◆ **WHAT IS NEEDED**
Pull out the stretch of the entries below from the line containing "collector number: 1601" through the end of the entries, and reproduce those lines word for word.

-=-=-=-=-

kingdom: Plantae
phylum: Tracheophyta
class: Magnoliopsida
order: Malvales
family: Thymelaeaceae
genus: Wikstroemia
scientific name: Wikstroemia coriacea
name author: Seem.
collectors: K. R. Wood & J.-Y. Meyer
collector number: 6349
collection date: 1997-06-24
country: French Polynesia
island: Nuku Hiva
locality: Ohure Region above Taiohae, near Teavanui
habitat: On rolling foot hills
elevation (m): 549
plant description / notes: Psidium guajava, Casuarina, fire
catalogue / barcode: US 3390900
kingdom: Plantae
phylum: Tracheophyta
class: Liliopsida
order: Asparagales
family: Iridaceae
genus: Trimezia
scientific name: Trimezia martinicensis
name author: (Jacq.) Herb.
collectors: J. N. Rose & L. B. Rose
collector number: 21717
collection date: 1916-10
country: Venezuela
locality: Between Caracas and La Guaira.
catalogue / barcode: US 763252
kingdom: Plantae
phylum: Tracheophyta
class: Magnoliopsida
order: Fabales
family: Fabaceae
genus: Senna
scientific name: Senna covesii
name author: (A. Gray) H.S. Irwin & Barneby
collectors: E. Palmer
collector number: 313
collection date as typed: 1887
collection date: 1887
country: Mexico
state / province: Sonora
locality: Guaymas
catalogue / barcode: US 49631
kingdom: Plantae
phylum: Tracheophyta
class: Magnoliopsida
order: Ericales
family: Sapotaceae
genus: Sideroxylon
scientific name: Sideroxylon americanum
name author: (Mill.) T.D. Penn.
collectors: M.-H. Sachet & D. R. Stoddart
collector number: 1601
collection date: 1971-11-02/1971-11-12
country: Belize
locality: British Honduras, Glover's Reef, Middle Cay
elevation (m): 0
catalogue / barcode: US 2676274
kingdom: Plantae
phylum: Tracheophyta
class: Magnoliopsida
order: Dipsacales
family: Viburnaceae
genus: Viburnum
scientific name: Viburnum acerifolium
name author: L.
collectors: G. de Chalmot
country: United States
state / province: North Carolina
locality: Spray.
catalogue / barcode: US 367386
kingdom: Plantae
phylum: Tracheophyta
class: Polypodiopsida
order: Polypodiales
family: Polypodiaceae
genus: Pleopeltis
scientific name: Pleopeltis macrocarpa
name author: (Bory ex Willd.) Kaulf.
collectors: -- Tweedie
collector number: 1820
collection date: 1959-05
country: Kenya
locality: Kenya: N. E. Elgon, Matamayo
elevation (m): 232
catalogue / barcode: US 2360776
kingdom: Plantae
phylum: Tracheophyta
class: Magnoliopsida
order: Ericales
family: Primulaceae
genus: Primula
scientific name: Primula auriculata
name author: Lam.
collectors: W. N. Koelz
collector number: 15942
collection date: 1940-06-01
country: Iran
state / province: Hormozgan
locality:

-=-=-=-=-

◆ **RESPONSE BELOW**
collector number: 1601
collection date: 1971-11-02/1971-11-12
country: Belize
locality: British Honduras, Glover's Reef, Middle Cay
elevation (m): 0
catalogue / barcode: US 2676274
kingdom: Plantae
phylum: Tracheophyta
class: Magnoliopsida
order: Dipsacales
family: Viburnaceae
genus: Viburnum
scientific name: Viburnum acerifolium
name author: L.
collectors: G. de Chalmot
country: United States
state / province: North Carolina
locality: Spray.
catalogue / barcode: US 367386
kingdom: Plantae
phylum: Tracheophyta
class: Polypodiopsida
order: Polypodiales
family: Polypodiaceae
genus: Pleopeltis
scientific name: Pleopeltis macrocarpa
name author: (Bory ex Willd.) Kaulf.
collectors: -- Tweedie
collector number: 1820
collection date: 1959-05
country: Kenya
locality: Kenya: N. E. Elgon, Matamayo
elevation (m): 232
catalogue / barcode: US 2360776
kingdom: Plantae
phylum: Tracheophyta
class: Magnoliopsida
order: Ericales
family: Primulaceae
genus: Primula
scientific name: Primula auriculata
name author: Lam.
collectors: W. N. Koelz
collector number: 15942
collection date: 1940-06-01
country: Iran
state / province: Hormozgan
locality:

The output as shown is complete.